Iqbal Pandit's father

On April 22, 1990, when my father and I left our home on an early morning wearing a pheran ( A traditional winter dress) and a towel on the shoulders. We never looked back, and reached Khanabal from where we boarded a bus and reached Jammu in the evening. We took along with us our pregnant Bhabhi and small niece, leaving back our mother, elder brother and his family and other brother there at Kashmir. Once we reached Jammu, we did not know what to do and where to go.

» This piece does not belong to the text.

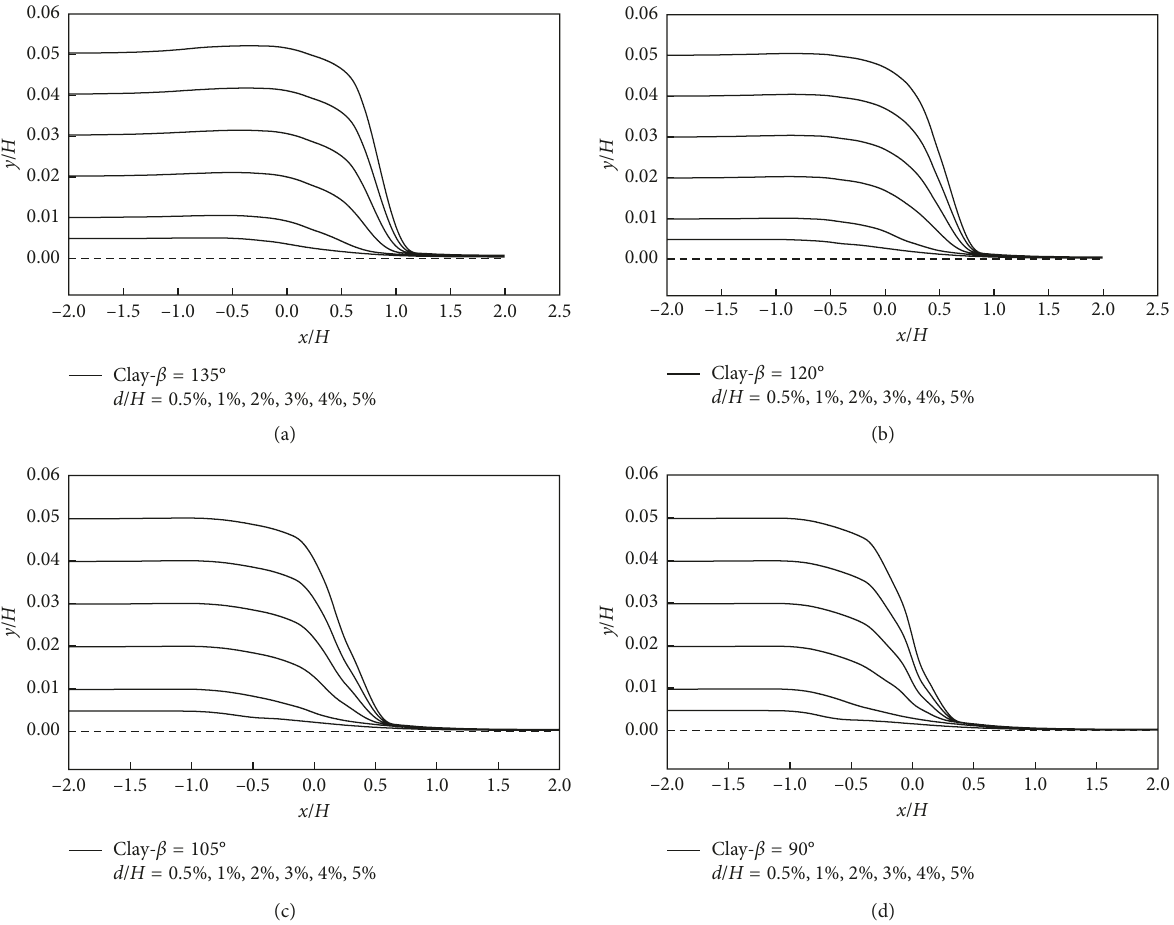
Figure 10: The ground displacement curves with different dip angles for the reverse fault in clay: (a) 45 ° , (b) 60 ° , (c) 75 ° , and (d) 90 °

I found one of my friends and a cousin, who offered us to stay with them in a recently allotted tent at a Kashmiri Migrant Camp called ‘Jadhi’ which was about 12 kms from Jammu. From  home in Kashmir where everyone of our family members had their own room, we went to a place where nine of us had to stay in one tent. There was one common toilet for the entire camp and we had to queue for hours to shit in it. Electricity was on and off throughout the night. We had to queue for drinking water as well. Lizards, snakes, scorpions and centipedes were very common and quite a few people died from insect bites as well. Suddenly one would see a truck reaching the tent and people lining up to get some eateries or blankets. To get kerosene, one had to travel about 10 kms to the city and queue up in the scorching heat of Jammu. Many Kashmiri Hindus died of sunstroke as we were never exposed to such a hot summer.  
It was in those conditions that we spent about five years trying to adapt, reconcile and thinking that the world would support us, and  would do everything  to get us back our homeland.

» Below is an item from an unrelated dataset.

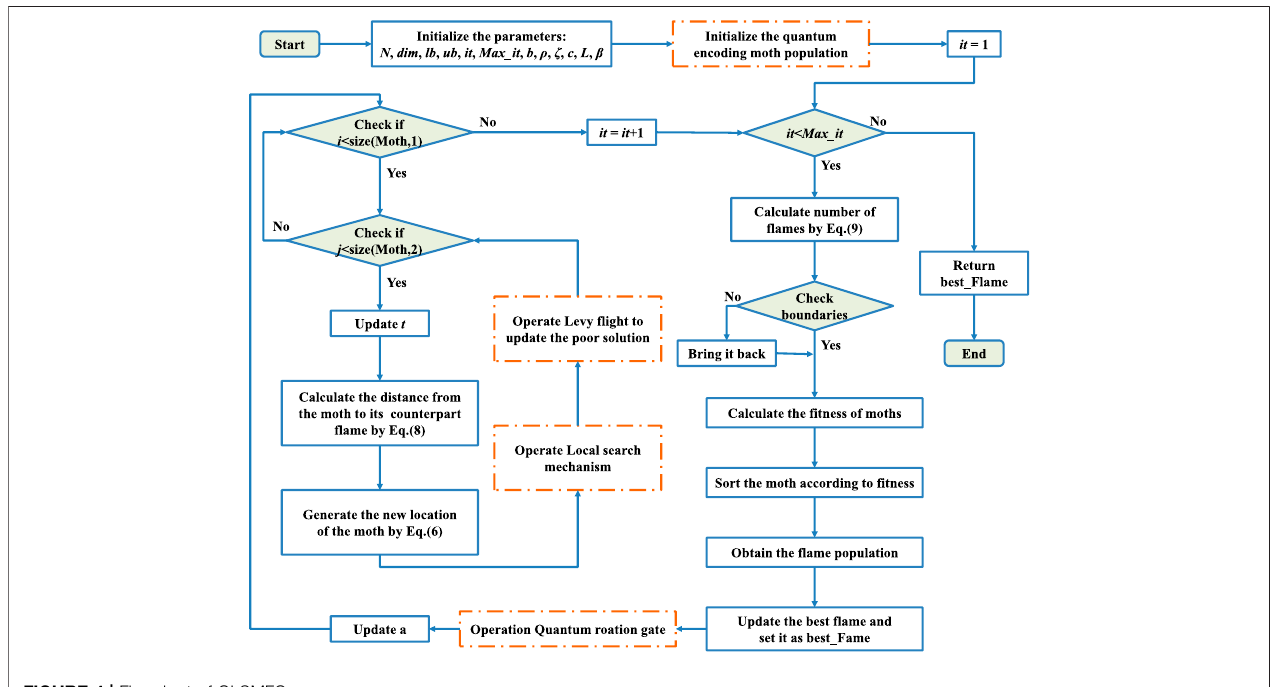
FIGURE 4 | Flowchart of QLSMFO.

I am still wondering whether this will ever happen. No one returned their awards for us and the media didn’t make a noise either. My father developed cancer and left for hisheavenly abode about 15 years back, but we are still hopeful. Let us hope that one day we go back and proudly live there as a Kashmiri Pandits without any fear, violence and with mutual respect.
Iqbal with his mother
 
After moving out of Kashmir, Pandit moved to Ankleshwar and joined Asian Paints. In 2008 he visited Kashmir with his wife and children to show them what Kashmir was all about. Not as a resident, but a tourist in his own homeland. He saw a total change in the landscape of Kashmir. One is the development of infrastructure like new markets, roads, colonies etc have come up but what astonished him most is that both Muslims and Hindus live together in the same colony, village or mohalla.
When asked if he could change one thing about Kashmir, he replied ‘Remove article 370’.